### WHAT YOU ARE ASKED TO DO
Reproduce the records word for word, from their first line through the line containing "genus: Odocoileus".

---------- PROVIDED INFORMATION ----------

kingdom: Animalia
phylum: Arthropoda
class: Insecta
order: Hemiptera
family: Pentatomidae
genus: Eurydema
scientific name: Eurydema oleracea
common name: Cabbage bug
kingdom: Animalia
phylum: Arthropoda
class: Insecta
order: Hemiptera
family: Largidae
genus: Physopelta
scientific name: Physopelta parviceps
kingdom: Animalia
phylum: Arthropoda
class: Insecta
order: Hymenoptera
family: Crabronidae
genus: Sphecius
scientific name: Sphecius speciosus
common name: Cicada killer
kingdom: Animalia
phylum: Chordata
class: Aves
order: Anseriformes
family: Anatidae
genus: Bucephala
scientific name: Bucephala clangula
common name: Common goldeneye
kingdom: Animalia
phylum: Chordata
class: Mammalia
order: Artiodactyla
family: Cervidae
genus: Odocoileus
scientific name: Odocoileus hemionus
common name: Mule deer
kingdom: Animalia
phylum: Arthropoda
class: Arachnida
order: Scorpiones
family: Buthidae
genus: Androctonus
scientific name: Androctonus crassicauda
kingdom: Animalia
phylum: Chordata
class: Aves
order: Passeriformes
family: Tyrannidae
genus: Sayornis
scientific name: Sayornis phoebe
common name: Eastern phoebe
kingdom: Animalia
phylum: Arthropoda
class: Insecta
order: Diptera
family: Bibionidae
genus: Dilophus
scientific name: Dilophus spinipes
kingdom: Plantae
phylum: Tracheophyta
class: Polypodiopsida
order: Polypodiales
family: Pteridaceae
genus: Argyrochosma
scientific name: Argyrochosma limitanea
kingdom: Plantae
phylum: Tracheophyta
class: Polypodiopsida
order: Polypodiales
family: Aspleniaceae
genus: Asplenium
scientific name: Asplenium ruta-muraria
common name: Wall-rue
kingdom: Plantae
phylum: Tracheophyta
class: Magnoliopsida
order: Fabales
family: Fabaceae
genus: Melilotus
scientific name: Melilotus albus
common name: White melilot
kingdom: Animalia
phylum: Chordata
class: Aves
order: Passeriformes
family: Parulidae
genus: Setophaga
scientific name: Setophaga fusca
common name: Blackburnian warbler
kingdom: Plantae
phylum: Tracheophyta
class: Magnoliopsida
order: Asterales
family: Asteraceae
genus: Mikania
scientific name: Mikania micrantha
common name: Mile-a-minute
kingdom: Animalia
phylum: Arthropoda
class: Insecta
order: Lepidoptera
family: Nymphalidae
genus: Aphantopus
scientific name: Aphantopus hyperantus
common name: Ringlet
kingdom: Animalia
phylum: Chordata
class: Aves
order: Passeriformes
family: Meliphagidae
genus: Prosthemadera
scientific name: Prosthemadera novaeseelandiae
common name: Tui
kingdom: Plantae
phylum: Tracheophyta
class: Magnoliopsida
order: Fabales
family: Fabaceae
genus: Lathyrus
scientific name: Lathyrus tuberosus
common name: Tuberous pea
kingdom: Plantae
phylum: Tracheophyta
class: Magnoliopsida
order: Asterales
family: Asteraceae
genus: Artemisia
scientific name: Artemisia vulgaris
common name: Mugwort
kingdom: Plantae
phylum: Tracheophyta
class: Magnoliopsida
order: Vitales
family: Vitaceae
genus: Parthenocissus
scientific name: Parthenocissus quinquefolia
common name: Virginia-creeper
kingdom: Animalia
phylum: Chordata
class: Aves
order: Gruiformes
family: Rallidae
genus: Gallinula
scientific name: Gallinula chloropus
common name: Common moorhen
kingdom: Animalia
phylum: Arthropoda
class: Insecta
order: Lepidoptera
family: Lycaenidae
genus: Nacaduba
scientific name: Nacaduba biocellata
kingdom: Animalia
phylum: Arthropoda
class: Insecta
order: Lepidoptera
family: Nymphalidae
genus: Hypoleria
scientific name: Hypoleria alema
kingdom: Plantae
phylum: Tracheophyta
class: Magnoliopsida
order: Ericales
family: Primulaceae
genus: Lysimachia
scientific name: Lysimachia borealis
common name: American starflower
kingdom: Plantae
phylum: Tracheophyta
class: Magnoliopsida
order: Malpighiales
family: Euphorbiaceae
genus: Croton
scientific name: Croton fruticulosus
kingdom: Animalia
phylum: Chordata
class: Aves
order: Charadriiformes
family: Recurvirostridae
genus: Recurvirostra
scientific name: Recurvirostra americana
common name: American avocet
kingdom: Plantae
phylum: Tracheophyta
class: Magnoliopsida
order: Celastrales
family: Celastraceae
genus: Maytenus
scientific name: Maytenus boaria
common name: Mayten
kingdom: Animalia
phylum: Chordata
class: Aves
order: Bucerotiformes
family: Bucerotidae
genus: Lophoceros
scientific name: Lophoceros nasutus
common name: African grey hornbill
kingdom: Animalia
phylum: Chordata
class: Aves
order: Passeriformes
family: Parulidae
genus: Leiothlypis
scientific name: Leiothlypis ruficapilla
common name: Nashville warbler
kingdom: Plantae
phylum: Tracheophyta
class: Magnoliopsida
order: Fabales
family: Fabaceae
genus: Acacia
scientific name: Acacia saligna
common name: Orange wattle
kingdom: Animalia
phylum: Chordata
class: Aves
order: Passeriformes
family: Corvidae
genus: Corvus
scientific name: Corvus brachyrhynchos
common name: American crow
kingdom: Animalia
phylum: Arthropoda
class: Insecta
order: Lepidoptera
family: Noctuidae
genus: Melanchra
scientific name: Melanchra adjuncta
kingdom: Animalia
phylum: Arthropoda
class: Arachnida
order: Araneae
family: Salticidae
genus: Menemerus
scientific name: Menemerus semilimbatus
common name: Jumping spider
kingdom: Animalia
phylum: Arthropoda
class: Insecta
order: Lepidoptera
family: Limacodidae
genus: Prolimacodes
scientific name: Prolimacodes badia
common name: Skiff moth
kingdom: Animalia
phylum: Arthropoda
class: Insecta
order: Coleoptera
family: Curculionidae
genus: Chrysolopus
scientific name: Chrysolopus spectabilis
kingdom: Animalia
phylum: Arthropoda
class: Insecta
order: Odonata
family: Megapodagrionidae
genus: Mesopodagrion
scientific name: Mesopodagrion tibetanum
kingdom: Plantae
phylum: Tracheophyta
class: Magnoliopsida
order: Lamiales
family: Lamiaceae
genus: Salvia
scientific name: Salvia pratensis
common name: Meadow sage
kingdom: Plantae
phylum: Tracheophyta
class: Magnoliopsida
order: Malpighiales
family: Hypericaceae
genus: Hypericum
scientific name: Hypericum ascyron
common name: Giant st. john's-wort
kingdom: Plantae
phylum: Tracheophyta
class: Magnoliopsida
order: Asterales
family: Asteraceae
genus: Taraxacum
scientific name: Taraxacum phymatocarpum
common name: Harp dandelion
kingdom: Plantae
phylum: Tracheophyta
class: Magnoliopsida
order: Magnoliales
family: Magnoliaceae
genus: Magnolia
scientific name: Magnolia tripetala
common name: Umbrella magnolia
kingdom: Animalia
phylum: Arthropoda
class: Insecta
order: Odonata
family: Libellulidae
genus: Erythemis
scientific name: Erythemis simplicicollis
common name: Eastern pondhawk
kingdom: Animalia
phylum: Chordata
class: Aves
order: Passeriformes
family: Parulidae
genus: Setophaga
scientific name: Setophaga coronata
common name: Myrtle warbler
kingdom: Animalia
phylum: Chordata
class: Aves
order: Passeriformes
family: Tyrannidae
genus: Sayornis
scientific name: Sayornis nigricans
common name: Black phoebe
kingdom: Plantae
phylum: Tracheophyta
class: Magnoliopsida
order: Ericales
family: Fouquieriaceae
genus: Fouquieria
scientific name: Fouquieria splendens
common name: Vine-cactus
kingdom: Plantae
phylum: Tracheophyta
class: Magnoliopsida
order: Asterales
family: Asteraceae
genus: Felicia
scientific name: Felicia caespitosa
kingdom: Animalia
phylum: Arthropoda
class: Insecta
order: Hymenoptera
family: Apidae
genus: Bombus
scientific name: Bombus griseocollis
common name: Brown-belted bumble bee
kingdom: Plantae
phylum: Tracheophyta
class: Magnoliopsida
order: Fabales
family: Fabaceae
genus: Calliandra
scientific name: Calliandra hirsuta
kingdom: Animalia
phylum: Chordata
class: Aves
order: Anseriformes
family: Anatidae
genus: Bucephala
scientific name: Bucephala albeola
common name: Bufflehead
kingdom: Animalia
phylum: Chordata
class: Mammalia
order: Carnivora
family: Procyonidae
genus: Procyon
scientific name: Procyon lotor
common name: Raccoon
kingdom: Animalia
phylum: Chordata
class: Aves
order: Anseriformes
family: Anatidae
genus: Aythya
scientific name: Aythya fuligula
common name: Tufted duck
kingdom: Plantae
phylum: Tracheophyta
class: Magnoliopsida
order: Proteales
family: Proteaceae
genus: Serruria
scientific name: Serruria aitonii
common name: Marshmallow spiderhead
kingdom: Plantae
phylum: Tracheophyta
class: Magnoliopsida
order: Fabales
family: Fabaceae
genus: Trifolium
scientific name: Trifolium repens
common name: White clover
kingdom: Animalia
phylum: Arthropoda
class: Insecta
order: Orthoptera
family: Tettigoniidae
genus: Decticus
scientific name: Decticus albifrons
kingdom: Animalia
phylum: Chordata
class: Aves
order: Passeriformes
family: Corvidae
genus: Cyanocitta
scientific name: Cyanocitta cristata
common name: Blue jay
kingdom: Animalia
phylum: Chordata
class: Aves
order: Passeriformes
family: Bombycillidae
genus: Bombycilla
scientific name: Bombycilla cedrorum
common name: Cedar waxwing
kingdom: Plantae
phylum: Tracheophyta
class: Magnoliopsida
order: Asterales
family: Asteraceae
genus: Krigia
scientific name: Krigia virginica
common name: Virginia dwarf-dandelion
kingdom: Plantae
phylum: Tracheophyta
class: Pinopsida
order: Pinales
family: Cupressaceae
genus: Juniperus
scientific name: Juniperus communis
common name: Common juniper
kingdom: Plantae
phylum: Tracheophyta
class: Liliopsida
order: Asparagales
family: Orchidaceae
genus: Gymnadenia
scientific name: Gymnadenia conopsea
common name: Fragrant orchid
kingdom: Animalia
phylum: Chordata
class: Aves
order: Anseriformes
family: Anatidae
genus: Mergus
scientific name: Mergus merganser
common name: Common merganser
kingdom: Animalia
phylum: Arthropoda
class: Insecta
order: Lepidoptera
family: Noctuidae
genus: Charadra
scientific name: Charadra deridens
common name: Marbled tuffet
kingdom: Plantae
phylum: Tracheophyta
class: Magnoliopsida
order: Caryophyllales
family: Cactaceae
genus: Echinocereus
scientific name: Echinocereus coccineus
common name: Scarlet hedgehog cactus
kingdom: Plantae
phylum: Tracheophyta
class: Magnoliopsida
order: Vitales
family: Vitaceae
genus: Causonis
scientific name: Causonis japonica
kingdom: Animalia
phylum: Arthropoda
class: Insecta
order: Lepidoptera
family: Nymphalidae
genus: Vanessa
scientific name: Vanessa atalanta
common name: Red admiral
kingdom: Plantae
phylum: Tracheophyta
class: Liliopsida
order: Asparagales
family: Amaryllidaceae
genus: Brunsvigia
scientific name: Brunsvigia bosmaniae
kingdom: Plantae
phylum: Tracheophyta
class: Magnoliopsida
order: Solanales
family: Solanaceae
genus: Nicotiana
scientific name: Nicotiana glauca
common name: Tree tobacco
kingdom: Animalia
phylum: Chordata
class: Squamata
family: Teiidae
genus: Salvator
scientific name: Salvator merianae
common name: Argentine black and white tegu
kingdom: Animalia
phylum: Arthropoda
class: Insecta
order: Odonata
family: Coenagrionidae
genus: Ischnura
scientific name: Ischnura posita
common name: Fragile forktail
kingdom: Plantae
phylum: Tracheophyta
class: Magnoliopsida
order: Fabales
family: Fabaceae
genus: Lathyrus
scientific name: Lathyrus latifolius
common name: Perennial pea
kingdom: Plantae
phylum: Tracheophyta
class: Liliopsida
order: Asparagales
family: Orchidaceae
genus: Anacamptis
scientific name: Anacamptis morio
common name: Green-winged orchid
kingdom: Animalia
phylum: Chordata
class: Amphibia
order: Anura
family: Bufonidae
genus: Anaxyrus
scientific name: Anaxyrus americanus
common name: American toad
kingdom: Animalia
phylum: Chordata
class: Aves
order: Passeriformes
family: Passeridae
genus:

----------

### EXERCISE RESPONSE
kingdom: Animalia
phylum: Arthropoda
class: Insecta
order: Hemiptera
family: Pentatomidae
genus: Eurydema
scientific name: Eurydema oleracea
common name: Cabbage bug
kingdom: Animalia
phylum: Arthropoda
class: Insecta
order: Hemiptera
family: Largidae
genus: Physopelta
scientific name: Physopelta parviceps
kingdom: Animalia
phylum: Arthropoda
class: Insecta
order: Hymenoptera
family: Crabronidae
genus: Sphecius
scientific name: Sphecius speciosus
common name: Cicada killer
kingdom: Animalia
phylum: Chordata
class: Aves
order: Anseriformes
family: Anatidae
genus: Bucephala
scientific name: Bucephala clangula
common name: Common goldeneye
kingdom: Animalia
phylum: Chordata
class: Mammalia
order: Artiodactyla
family: Cervidae
genus: Odocoileus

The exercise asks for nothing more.